Work to be completed: An exact copy of every record, without the pictures, is what should come back.

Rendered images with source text
+===+

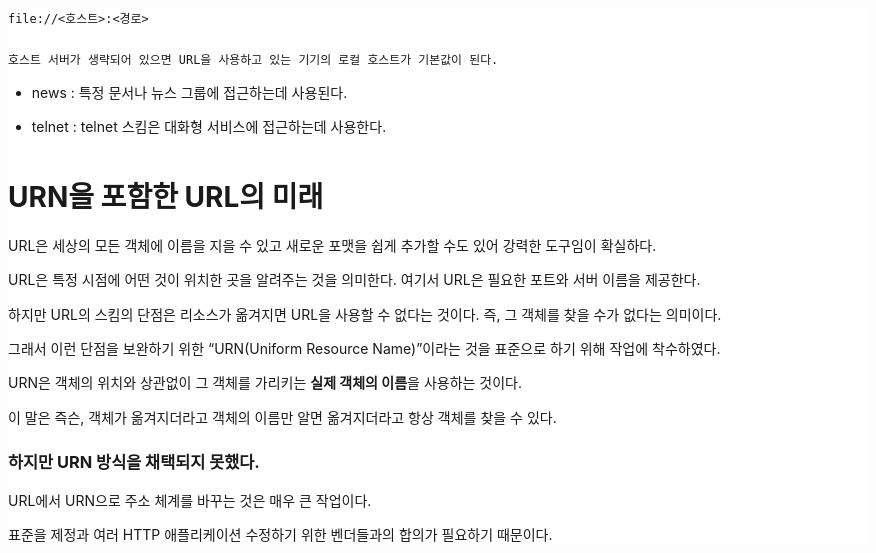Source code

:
 ```markdown
file://<호스트>:<경로>

호스트 서버가 생략되어 있으면 URL을 사용하고 있는 기기의 로컬 호스트가 기본값이 된다.
```

- news : 특정 문서나 뉴스 그룹에 접근하는데 사용된다.

- telnet : telnet 스킴은 대화형 서비스에 접근하는데 사용한다.

# URN을 포함한 URL의 미래

URL은 세상의 모든 객체에 이름을 지을 수 있고 새로운 포맷을 쉽게 추가할 수도 있어 강력한 도구임이 확실하다.

URL은 특정 시점에 어떤 것이 위치한 곳을 알려주는 것을 의미한다. 여기서 URL은 필요한 포트와 서버 이름을 제공한다.

하지만 URL의 스킴의 단점은 리소스가 옮겨지면 URL을 사용할 수 없다는 것이다. 즉, 그 객체를 찾을 수가 없다는 의미이다.

그래서 이런 단점을 보완하기 위한 “URN(Uniform Resource Name)”이라는 것을 표준으로 하기 위해 작업에 착수하였다.

URN은 객체의 위치와 상관없이 그 객체를 가리키는 **실제 객체의 이름**을 사용하는 것이다. 

이 말은 즉슨, 객체가 옮겨지더라고 객체의 이름만 알면 옮겨지더라고 항상 객체를 찾을 수 있다.

### 하지만 URN 방식을 채택되지 못했다.

URL에서 URN으로 주소 체계를 바꾸는 것은 매우 큰 작업이다.

표준을 제정과 여러 HTTP 애플리케이션 수정하기 위한 벤더들과의 합의가 필요하기 때문이다.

+===+

Task result:
Source code

:
 ```markdown
file://<호스트>:<경로>

호스트 서버가 생략되어 있으면 URL을 사용하고 있는 기기의 로컬 호스트가 기본값이 된다.
```

- news : 특정 문서나 뉴스 그룹에 접근하는데 사용된다.

- telnet : telnet 스킴은 대화형 서비스에 접근하는데 사용한다.

# URN을 포함한 URL의 미래

URL은 세상의 모든 객체에 이름을 지을 수 있고 새로운 포맷을 쉽게 추가할 수도 있어 강력한 도구임이 확실하다.

URL은 특정 시점에 어떤 것이 위치한 곳을 알려주는 것을 의미한다. 여기서 URL은 필요한 포트와 서버 이름을 제공한다.

하지만 URL의 스킴의 단점은 리소스가 옮겨지면 URL을 사용할 수 없다는 것이다. 즉, 그 객체를 찾을 수가 없다는 의미이다.

그래서 이런 단점을 보완하기 위한 “URN(Uniform Resource Name)”이라는 것을 표준으로 하기 위해 작업에 착수하였다.

URN은 객체의 위치와 상관없이 그 객체를 가리키는 **실제 객체의 이름**을 사용하는 것이다. 

이 말은 즉슨, 객체가 옮겨지더라고 객체의 이름만 알면 옮겨지더라고 항상 객체를 찾을 수 있다.

### 하지만 URN 방식을 채택되지 못했다.

URL에서 URN으로 주소 체계를 바꾸는 것은 매우 큰 작업이다.

표준을 제정과 여러 HTTP 애플리케이션 수정하기 위한 벤더들과의 합의가 필요하기 때문이다.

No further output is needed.